TEXT EXTRACT:
# # # # #

PA 15-207—sHB 6498

Public Safety and Security Committee

Judiciary Committee


SUMMARY: This act makes various changes affecting evidence in sexual assault cases and establishes deadlines for transferring and processing sexual assault evidence police obtain from health care facilities that collect such evidence.

If an accused seeks to introduce evidence of a victim's sexual conduct in a sexual assault case, the act requires the hearing on the motion to be held in camera (i. e. , in private), rather than allowing the court to grant a motion to hold an in camera hearing at the request of either party. By law, evidence of a victim's sexual conduct in these cases is admissible only in certain limited circumstances (see BACKGROUND).

The act requires motions, supporting documents, and related court documents concerning these hearings to be sealed and allows them to be unsealed only if the court rules that the evidence is admissible and the case goes to trial.

If the state discloses any such evidence, the act limits further disclosure of it by the defense counsel, the defendant, or agent of either.

The act also makes technical changes.

# # # # #

Collection entries:

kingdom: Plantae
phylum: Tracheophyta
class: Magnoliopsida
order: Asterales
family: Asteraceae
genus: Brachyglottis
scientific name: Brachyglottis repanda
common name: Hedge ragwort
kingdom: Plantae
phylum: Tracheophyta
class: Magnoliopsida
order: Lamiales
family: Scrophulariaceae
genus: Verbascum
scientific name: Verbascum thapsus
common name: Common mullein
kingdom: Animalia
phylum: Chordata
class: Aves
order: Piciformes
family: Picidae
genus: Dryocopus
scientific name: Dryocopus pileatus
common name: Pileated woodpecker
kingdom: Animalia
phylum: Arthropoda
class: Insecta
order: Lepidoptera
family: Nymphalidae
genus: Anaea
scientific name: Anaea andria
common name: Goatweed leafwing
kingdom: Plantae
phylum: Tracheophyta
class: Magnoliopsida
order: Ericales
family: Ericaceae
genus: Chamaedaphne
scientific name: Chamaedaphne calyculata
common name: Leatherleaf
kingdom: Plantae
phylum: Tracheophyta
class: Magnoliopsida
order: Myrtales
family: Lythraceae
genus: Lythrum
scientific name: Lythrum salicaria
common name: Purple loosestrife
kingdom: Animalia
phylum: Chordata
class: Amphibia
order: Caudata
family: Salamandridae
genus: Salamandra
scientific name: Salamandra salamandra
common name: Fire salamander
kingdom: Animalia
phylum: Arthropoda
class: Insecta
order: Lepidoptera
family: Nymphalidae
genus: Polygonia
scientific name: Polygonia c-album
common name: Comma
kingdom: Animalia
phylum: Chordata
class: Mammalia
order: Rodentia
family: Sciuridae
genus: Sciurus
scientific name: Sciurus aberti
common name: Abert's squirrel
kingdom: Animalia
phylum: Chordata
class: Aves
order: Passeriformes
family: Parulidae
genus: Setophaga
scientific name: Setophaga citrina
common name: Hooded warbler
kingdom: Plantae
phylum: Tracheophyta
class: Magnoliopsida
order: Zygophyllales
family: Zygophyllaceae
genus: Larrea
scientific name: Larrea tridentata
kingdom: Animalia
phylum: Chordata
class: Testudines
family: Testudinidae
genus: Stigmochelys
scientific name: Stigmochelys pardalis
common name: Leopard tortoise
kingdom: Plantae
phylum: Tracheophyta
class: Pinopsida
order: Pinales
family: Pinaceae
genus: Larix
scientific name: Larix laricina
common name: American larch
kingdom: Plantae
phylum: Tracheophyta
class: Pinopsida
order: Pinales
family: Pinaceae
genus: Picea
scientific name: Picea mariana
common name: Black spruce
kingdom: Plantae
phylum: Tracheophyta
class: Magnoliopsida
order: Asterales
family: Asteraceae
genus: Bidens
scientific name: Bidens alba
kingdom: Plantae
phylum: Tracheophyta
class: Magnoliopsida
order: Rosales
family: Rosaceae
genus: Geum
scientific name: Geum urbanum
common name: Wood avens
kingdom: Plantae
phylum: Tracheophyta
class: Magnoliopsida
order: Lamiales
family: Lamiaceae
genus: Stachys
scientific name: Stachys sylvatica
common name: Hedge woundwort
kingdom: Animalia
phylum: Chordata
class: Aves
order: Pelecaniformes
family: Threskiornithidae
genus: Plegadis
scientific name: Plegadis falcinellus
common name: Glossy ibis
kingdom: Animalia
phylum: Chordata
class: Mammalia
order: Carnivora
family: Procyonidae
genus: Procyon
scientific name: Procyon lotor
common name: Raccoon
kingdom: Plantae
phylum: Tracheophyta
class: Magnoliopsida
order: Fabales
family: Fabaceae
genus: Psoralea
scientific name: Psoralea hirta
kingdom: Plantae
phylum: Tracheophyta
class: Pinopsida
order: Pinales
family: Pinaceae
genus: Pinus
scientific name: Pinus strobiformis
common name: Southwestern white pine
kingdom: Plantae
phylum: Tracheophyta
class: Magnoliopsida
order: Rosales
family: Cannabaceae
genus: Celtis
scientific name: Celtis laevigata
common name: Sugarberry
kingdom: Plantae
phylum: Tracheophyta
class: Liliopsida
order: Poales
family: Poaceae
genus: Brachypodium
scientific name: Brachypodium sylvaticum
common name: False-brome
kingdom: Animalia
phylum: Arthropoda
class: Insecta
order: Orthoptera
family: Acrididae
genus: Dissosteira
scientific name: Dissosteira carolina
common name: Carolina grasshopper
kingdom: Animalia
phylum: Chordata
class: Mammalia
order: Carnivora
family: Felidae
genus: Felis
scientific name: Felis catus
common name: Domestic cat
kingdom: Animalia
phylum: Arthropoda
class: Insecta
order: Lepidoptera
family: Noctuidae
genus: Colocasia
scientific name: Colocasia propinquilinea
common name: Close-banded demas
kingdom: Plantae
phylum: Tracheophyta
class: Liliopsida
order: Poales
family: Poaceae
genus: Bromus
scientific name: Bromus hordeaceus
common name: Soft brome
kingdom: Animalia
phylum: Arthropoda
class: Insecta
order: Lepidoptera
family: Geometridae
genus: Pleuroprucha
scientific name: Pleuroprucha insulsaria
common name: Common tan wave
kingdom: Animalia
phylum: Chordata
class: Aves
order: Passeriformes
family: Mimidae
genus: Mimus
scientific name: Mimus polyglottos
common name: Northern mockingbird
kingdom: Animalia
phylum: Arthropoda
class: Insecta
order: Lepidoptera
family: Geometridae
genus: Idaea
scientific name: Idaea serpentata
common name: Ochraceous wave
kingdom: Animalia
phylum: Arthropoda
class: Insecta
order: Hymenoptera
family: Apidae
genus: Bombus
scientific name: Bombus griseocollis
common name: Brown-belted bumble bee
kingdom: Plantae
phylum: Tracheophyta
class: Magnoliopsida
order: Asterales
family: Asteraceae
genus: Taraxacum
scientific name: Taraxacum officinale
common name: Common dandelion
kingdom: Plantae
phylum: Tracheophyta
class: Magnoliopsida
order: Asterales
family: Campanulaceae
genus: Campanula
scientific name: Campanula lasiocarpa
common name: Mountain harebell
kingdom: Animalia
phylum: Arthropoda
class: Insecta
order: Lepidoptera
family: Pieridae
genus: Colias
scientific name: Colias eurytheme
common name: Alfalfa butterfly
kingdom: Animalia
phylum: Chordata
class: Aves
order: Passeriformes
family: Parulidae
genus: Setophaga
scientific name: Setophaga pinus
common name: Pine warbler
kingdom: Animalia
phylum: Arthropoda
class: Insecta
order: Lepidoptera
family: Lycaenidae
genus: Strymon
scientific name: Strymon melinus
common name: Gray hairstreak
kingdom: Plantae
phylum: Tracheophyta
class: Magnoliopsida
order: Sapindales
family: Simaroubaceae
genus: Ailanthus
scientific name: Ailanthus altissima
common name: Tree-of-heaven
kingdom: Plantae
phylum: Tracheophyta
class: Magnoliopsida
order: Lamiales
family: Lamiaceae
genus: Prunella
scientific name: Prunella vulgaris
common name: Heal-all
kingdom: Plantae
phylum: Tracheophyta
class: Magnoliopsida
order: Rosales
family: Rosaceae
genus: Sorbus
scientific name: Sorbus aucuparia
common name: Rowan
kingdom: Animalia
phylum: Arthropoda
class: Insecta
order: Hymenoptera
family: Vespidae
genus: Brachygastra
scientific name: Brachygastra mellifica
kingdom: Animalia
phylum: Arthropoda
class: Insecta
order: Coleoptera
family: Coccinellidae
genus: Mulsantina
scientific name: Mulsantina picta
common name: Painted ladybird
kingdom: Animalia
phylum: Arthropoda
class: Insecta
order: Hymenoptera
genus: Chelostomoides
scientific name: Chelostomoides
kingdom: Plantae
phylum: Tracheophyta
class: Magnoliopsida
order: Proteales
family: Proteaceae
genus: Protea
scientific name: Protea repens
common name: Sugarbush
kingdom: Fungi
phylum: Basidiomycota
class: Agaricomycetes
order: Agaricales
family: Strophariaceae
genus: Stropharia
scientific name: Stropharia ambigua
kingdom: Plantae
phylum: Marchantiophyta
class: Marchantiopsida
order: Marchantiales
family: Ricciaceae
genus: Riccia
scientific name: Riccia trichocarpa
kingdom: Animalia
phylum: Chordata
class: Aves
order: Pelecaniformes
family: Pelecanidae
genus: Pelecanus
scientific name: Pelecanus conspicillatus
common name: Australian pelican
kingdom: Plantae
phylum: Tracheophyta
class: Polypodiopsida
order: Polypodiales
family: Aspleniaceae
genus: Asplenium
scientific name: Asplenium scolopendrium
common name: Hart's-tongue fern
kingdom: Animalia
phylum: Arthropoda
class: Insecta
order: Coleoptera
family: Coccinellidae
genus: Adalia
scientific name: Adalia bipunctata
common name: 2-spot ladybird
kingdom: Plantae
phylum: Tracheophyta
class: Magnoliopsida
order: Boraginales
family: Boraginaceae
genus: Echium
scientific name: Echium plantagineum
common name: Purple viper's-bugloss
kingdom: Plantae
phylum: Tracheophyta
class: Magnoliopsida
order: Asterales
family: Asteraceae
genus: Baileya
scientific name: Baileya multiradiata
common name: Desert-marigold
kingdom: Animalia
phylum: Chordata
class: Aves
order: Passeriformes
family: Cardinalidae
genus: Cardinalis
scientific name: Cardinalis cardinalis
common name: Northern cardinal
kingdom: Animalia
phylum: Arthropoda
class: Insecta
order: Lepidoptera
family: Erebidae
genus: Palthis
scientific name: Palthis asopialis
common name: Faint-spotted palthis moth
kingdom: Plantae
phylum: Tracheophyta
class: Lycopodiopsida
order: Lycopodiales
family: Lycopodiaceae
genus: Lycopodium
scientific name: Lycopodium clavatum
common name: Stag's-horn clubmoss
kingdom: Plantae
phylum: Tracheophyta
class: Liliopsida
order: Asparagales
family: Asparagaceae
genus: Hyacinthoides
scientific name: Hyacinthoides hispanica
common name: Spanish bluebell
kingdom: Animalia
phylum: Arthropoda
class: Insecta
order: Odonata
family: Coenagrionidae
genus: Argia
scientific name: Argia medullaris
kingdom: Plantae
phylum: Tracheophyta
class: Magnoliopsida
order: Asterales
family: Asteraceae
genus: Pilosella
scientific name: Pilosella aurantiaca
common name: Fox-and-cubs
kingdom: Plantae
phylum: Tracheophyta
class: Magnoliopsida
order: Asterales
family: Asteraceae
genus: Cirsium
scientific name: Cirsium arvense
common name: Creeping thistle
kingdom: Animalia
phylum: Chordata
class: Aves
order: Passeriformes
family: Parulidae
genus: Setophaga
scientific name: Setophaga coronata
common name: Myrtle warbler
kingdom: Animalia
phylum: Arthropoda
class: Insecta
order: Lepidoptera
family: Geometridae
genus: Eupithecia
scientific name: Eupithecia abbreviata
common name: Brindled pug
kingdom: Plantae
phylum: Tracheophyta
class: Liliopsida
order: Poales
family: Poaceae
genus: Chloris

# # # # #

SET TASKS:
a – Please answer these questions using the act summary, giving one answer per line and marking each the same way:
(i) Which two committees are listed at the top?
(ii) Under the act, how must the hearing on a motion to introduce evidence of a victim's sexual conduct be held?
(iii) When may the sealed motions and related court documents be unsealed?
b – Pick up the act summary on sexual assault evidence after its last sentence and carry it on.
The records are separate material with no connection to the act summary.

REPLIES:
a –
(i) The Public Safety and Security Committee and the Judiciary Committee.
(ii) In camera, meaning in private.
(iii) Only if the court rules that the evidence is admissible and the case goes to trial.

b –
EFFECTIVE DATE: October 1, 2015


Under the act, any motion and supporting documents seeking to admit evidence of a victim's sexual conduct must be filed under seal. These documents may be unsealed only if the court rules that the evidence is admissible and the case proceeds to trial. If the court determines that only part of the evidence is admissible, only the pertinent part of the motion or documents may be unsealed. The court must maintain these documents under seal for delivery to the Appellate Court if the case is appealed.

The act sets similar requirements for the court regarding transcripts, records, and recordings of proceedings on these hearings. The court must seal them, and it may unseal them only if it rules that the evidence in the document or recording is admissible and the case proceeds to trial. If the court determines that only part of the evidence is admissible, it may unseal only the related portion of the document or recording.

The act specifically allows courts to set other terms and conditions applicable to such evidence of a victim's sexual conduct. For evidence disclosed by the state, the act prohibits the defendant, defense counsel, or agent of the defendant or defense counsel from further disclosing the evidence to anyone, except people employed by the attorney in connection with the case investigation or defense, without the prior approval of the prosecutor or the court.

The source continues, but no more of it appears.